Start of INFORMATION SUPPLIED

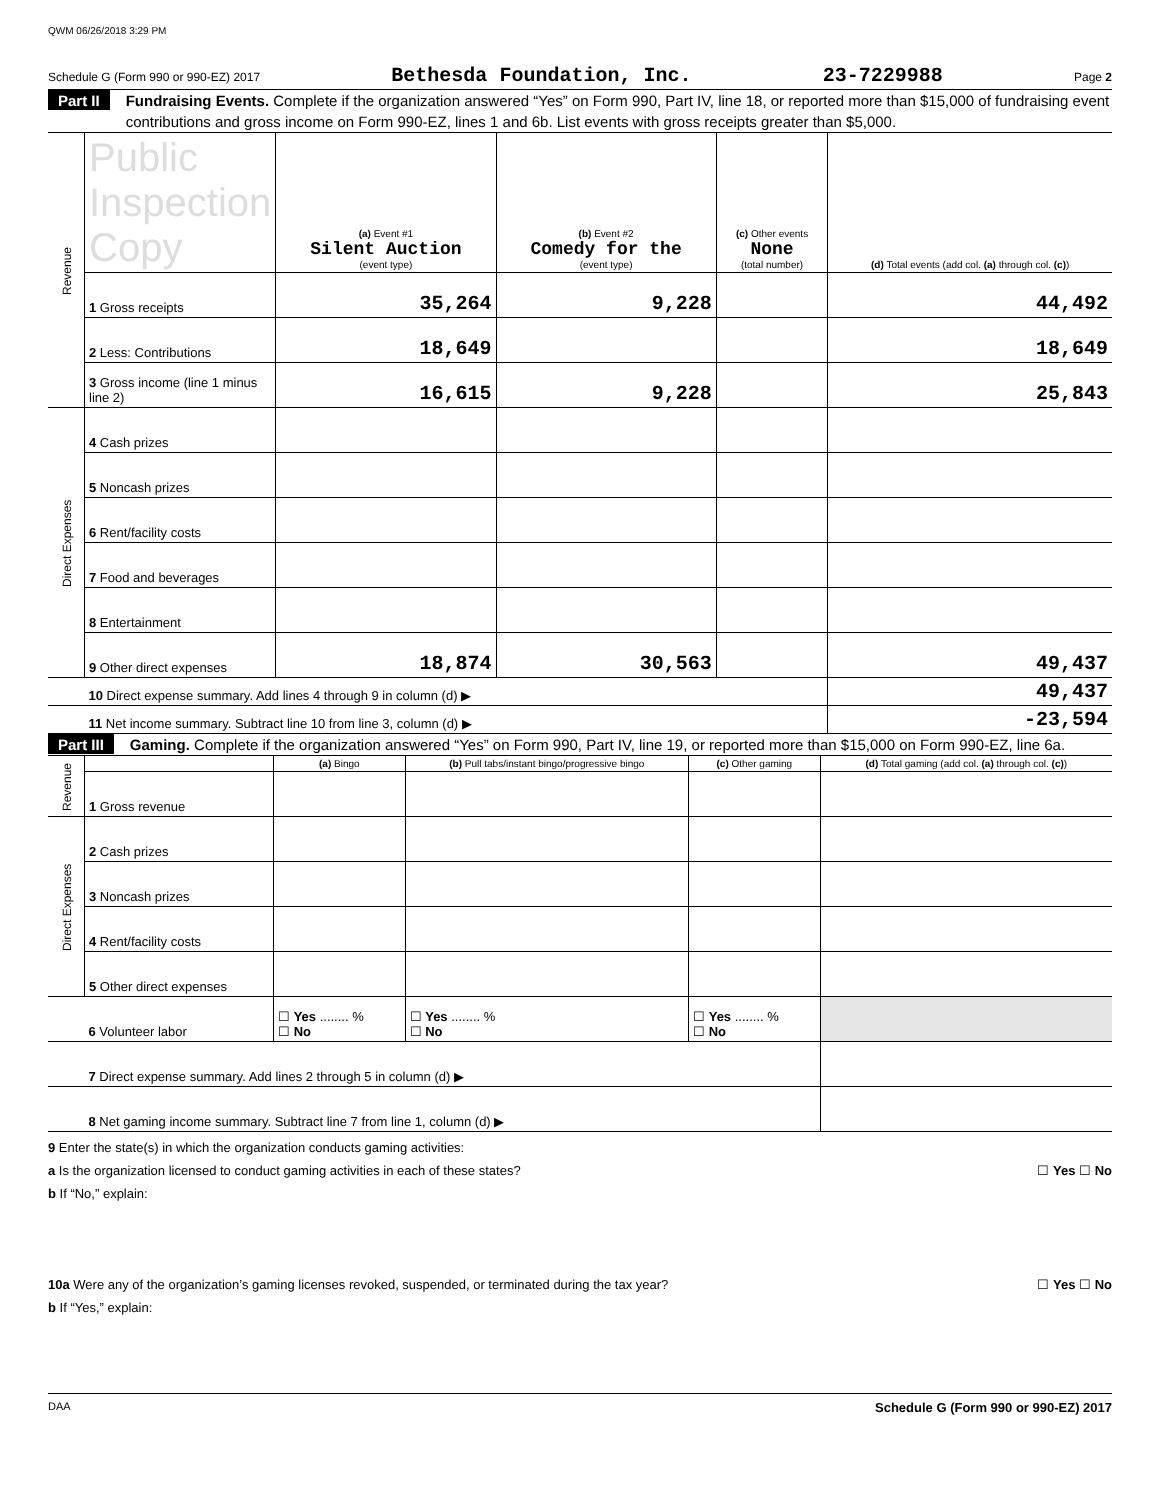QWM 06/26/2018 3:29 PM
Schedule G (Form 990 or 990-EZ) 2017 Bethesda Foundation, Inc. 23-7229988 Page 2
Part II Fundraising Events. Complete if the organization answered “Yes” on Form 990, Part IV, line 18, or reported more than $15,000 of fundraising event contributions and gross income on Form 990-EZ, lines 1 and 6b. List events with gross receipts greater than $5,000.
| Revenue | Public Inspection Copy | (a) Event #1 Silent Auction (event type) | (b) Event #2 Comedy for the (event type) | (c) Other events None (total number) | (d) Total events (add col. (a) through col. (c) ) |
| | 1 Gross receipts | 35,264 | 9,228 | | 44,492 |
| | 2 Less: Contributions | 18,649 | | | 18,649 |
| | 3 Gross income (line 1 minus line 2) | 16,615 | 9,228 | | 25,843 |
| Direct Expenses | 4 Cash prizes | | | | |
| | 5 Noncash prizes | | | | |
| | 6 Rent/facility costs | | | | |
| | 7 Food and beverages | | | | |
| | 8 Entertainment | | | | |
| | 9 Other direct expenses | 18,874 | 30,563 | | 49,437 |
| | 10 Direct expense summary. Add lines 4 through 9 in column (d) ▶ | | | | 49,437 |
| | 11 Net income summary. Subtract line 10 from line 3, column (d) ▶ | | | | -23,594 |
Part III Gaming. Complete if the organization answered “Yes” on Form 990, Part IV, line 19, or reported more than $15,000 on Form 990-EZ, line 6a.
| Revenue | | (a) Bingo | (b) Pull tabs/instant bingo/progressive bingo | (c) Other gaming | (d) Total gaming (add col. (a) through col. (c) ) |
| | 1 Gross revenue | | | | |
| Direct Expenses | 2 Cash prizes | | | | |
| | 3 Noncash prizes | | | | |
| | 4 Rent/facility costs | | | | |
| | 5 Other direct expenses | | | | |
| | 6 Volunteer labor | ☐ Yes ........ % ☐ No | ☐ Yes ........ % ☐ No | ☐ Yes ........ % ☐ No | |
| | 7 Direct expense summary. Add lines 2 through 5 in column (d) ▶ | | | | |
| | 8 Net gaming income summary. Subtract line 7 from line 1, column (d) ▶ | | | | |
9 Enter the state(s) in which the organization conducts gaming activities:
a Is the organization licensed to conduct gaming activities in each of these states? ☐ Yes ☐ No
b If “No,” explain:
10a Were any of the organization’s gaming licenses revoked, suspended, or terminated during the tax year? ☐ Yes ☐ No
b If “Yes,” explain:
DAA Schedule G (Form 990 or 990-EZ) 2017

End of INFORMATION SUPPLIED

> [TASK STATEMENT] The result should be the same data as above, line for line, with the pictures gone.

> [SOLUTION]
QWM 06/26/2018 3:29 PM
Schedule G (Form 990 or 990-EZ) 2017 Bethesda Foundation, Inc. 23-7229988 Page 2
Part II Fundraising Events. Complete if the organization answered “Yes” on Form 990, Part IV, line 18, or reported more than $15,000 of fundraising event contributions and gross income on Form 990-EZ, lines 1 and 6b. List events with gross receipts greater than $5,000.
| Revenue | Public Inspection Copy | (a) Event #1 Silent Auction (event type) | (b) Event #2 Comedy for the (event type) | (c) Other events None (total number) | (d) Total events (add col. (a) through col. (c) ) |
| | 1 Gross receipts | 35,264 | 9,228 | | 44,492 |
| | 2 Less: Contributions | 18,649 | | | 18,649 |
| | 3 Gross income (line 1 minus line 2) | 16,615 | 9,228 | | 25,843 |
| Direct Expenses | 4 Cash prizes | | | | |
| | 5 Noncash prizes | | | | |
| | 6 Rent/facility costs | | | | |
| | 7 Food and beverages | | | | |
| | 8 Entertainment | | | | |
| | 9 Other direct expenses | 18,874 | 30,563 | | 49,437 |
| | 10 Direct expense summary. Add lines 4 through 9 in column (d) ▶ | | | | 49,437 |
| | 11 Net income summary. Subtract line 10 from line 3, column (d) ▶ | | | | -23,594 |
Part III Gaming. Complete if the organization answered “Yes” on Form 990, Part IV, line 19, or reported more than $15,000 on Form 990-EZ, line 6a.
| Revenue | | (a) Bingo | (b) Pull tabs/instant bingo/progressive bingo | (c) Other gaming | (d) Total gaming (add col. (a) through col. (c) ) |
| | 1 Gross revenue | | | | |
| Direct Expenses | 2 Cash prizes | | | | |
| | 3 Noncash prizes | | | | |
| | 4 Rent/facility costs | | | | |
| | 5 Other direct expenses | | | | |
| | 6 Volunteer labor | ☐ Yes ........ % ☐ No | ☐ Yes ........ % ☐ No | ☐ Yes ........ % ☐ No | |
| | 7 Direct expense summary. Add lines 2 through 5 in column (d) ▶ | | | | |
| | 8 Net gaming income summary. Subtract line 7 from line 1, column (d) ▶ | | | | |
9 Enter the state(s) in which the organization conducts gaming activities:
a Is the organization licensed to conduct gaming activities in each of these states? ☐ Yes ☐ No
b If “No,” explain:
10a Were any of the organization’s gaming licenses revoked, suspended, or terminated during the tax year? ☐ Yes ☐ No
b If “Yes,” explain:
DAA Schedule G (Form 990 or 990-EZ) 2017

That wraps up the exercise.